Future cities:
visions & countervisions of urban tomorrows
Project |
Cities, by nature, are forever "in the making" – never quite reaching the utopic visions and scenarios that we may dare to imagine for the world around us. Despite this reality, humanity's visions for an urban future (have and will) provide the basis for the cities that we create. At the same time, these visions mirror the hopes and fears, doubts, and foresight of today’s society.

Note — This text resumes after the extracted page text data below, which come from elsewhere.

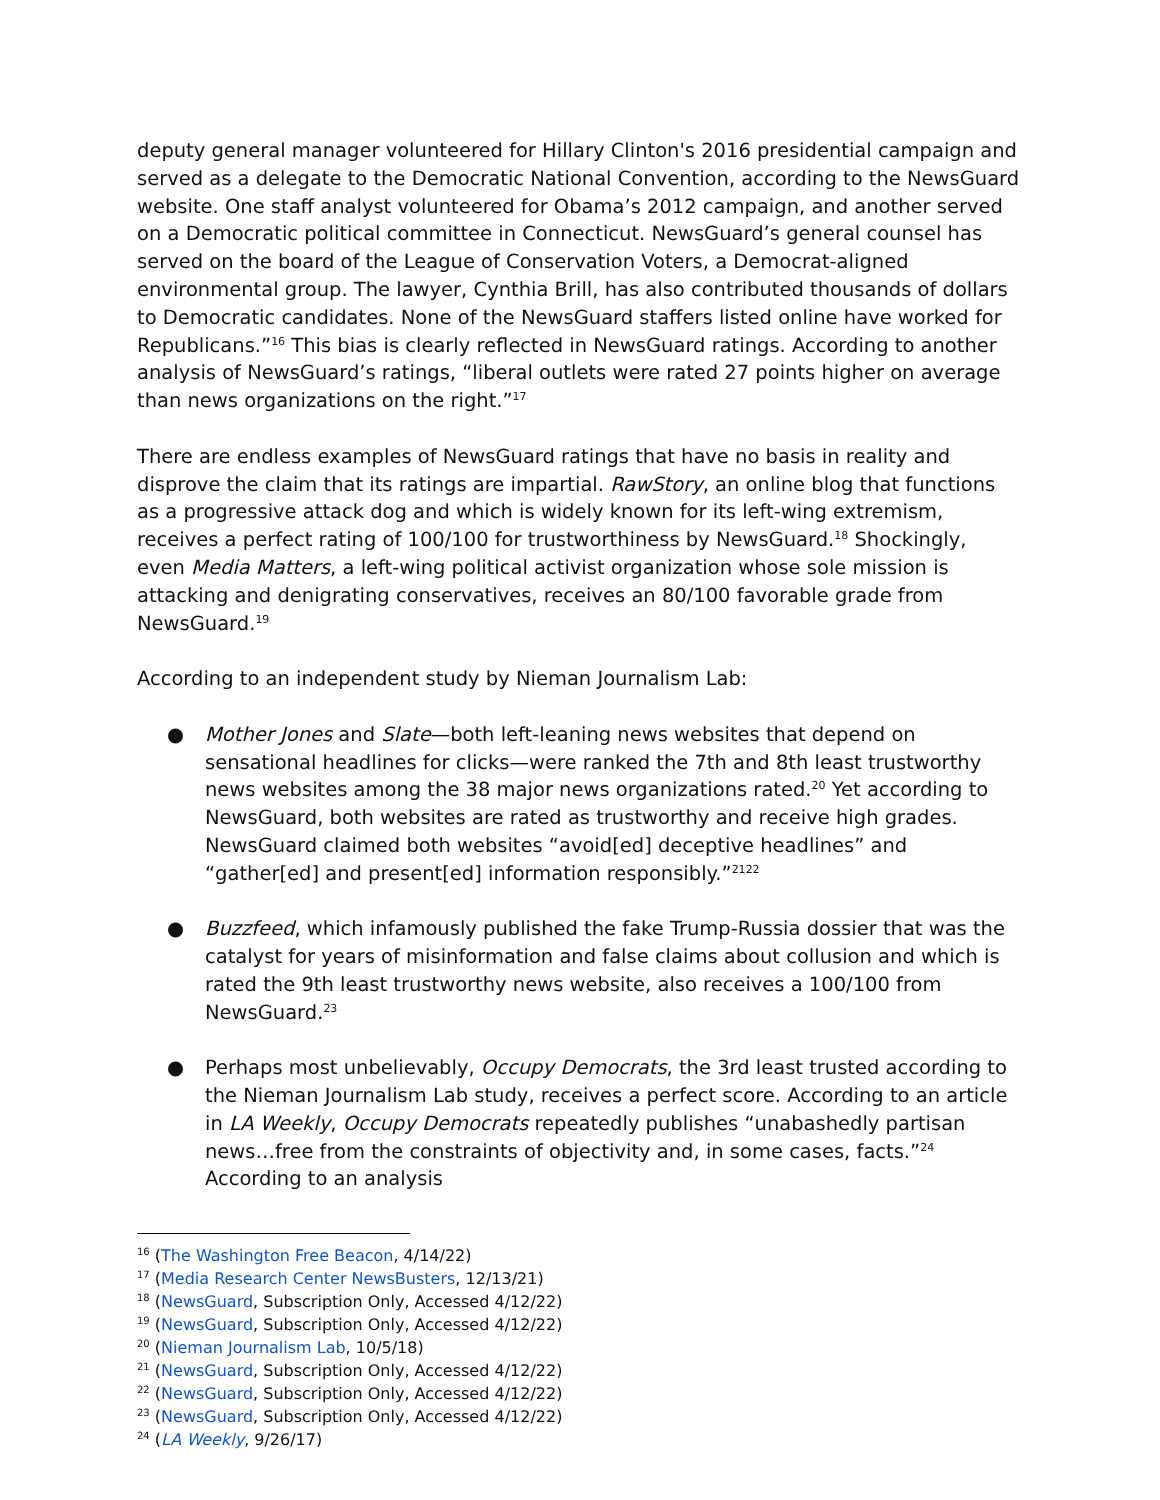deputy general manager volunteered for Hillary Clinton's 2016 presidential campaign and served as a delegate to the Democratic National Convention, according to the NewsGuard website. One staff analyst volunteered for Obama’s 2012 campaign, and another served on a Democratic political committee in Connecticut. NewsGuard’s general counsel has served on the board of the League of Conservation Voters, a Democrat-aligned environmental group. The lawyer, Cynthia Brill, has also contributed thousands of dollars to Democratic candidates. None of the NewsGuard staffers listed online have worked for Republicans.”<sup>16</sup> This bias is clearly reflected in NewsGuard ratings. According to another analysis of NewsGuard’s ratings, “liberal outlets were rated 27 points higher on average than news organizations on the right.”<sup>17</sup>
There are endless examples of NewsGuard ratings that have no basis in reality and disprove the claim that its ratings are impartial. RawStory, an online blog that functions as a progressive attack dog and which is widely known for its left-wing extremism, receives a perfect rating of 100/100 for trustworthiness by NewsGuard.<sup>18</sup> Shockingly, even Media Matters, a left-wing political activist organization whose sole mission is attacking and denigrating conservatives, receives an 80/100 favorable grade from NewsGuard.<sup>19</sup>
According to an independent study by Nieman Journalism Lab:
● Mother Jones and Slate—both left-leaning news websites that depend on sensational headlines for clicks—were ranked the 7th and 8th least trustworthy news websites among the 38 major news organizations rated.<sup>20</sup> Yet according to NewsGuard, both websites are rated as trustworthy and receive high grades. NewsGuard claimed both websites “avoid[ed] deceptive headlines” and “gather[ed] and present[ed] information responsibly.”<sup>21</sup><sup>22</sup>
● Buzzfeed, which infamously published the fake Trump-Russia dossier that was the catalyst for years of misinformation and false claims about collusion and which is rated the 9th least trustworthy news website, also receives a 100/100 from NewsGuard.<sup>23</sup>
● Perhaps most unbelievably, Occupy Democrats, the 3rd least trusted according to the Nieman Journalism Lab study, receives a perfect score. According to an article in LA Weekly, Occupy Democrats repeatedly publishes “unabashedly partisan news…free from the constraints of objectivity and, in some cases, facts.”<sup>24</sup> According to an analysis
<sup>16</sup> (The Washington Free Beacon, 4/14/22)
<sup>17</sup> (Media Research Center NewsBusters, 12/13/21)
<sup>18</sup> (NewsGuard, Subscription Only, Accessed 4/12/22)
<sup>19</sup> (NewsGuard, Subscription Only, Accessed 4/12/22)
<sup>20</sup> (Nieman Journalism Lab, 10/5/18)
<sup>21</sup> (NewsGuard, Subscription Only, Accessed 4/12/22)
<sup>22</sup> (NewsGuard, Subscription Only, Accessed 4/12/22)
<sup>23</sup> (NewsGuard, Subscription Only, Accessed 4/12/22)
<sup>24</sup> (LA Weekly, 9/26/17)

URBAN TOMORROWS is a research project whose goal is to collect ideas and visions on future cities. The aim is to create a compendium of these visions and ideas in order to discuss their social, environmental, economic, and political consequences for future urban design while exploring the implications for the cities we inhabit today. Your ideas – as crowdsourced primary empirical data collected via this website – provide a layer of insight and understanding through which future visions are collected and analyzed. The collected visions will be triangulated with those of a select number of experts we are interviewing from the diverse fields related to the future of cities. While these experts provide profound insights into different visions, foreseen trends or strategies, and various stakeholders in the cities of tomorrow from unique industrial, academic, and political standpoints, we believe that contributions gathered from the public at large widen the scope of possible futures and visions brought into the discussion. Through this collection, analysis, and comparison of the myriad of (alternative) visions of our uncertain urban futures, we seek to portray and understand the ambivalence of the heterotopias perceived and/or envisioned today in respect to future cities. |
Team |
The Future Cities: Visions & Countervisions of Urban Tomorrows project is being conducted by Andreas Brück – researcher and lecturer at Technische Universität Berlin – as a dissertation project within the interdisciplinary graduate program “Advanced Research in Urban Systems” (ARUS) at University Duisburg-Essen’s Main Research Area Urban Systems. The project receives the support of TU Berlin’s Chair of Urban Design & Development (Prof. Dr.-Ing. Angela Million), the Institute of City Planning and Urban Design (ISS) at University Duisburg-Essen (Prof. Dr.Ing. Alexander Schmidt), as well as the German Academic Exchange Service (DAAD). Kaitlyn Dietz and Adelya Fatykhova have assisted the project as DAAD-RISE scholars.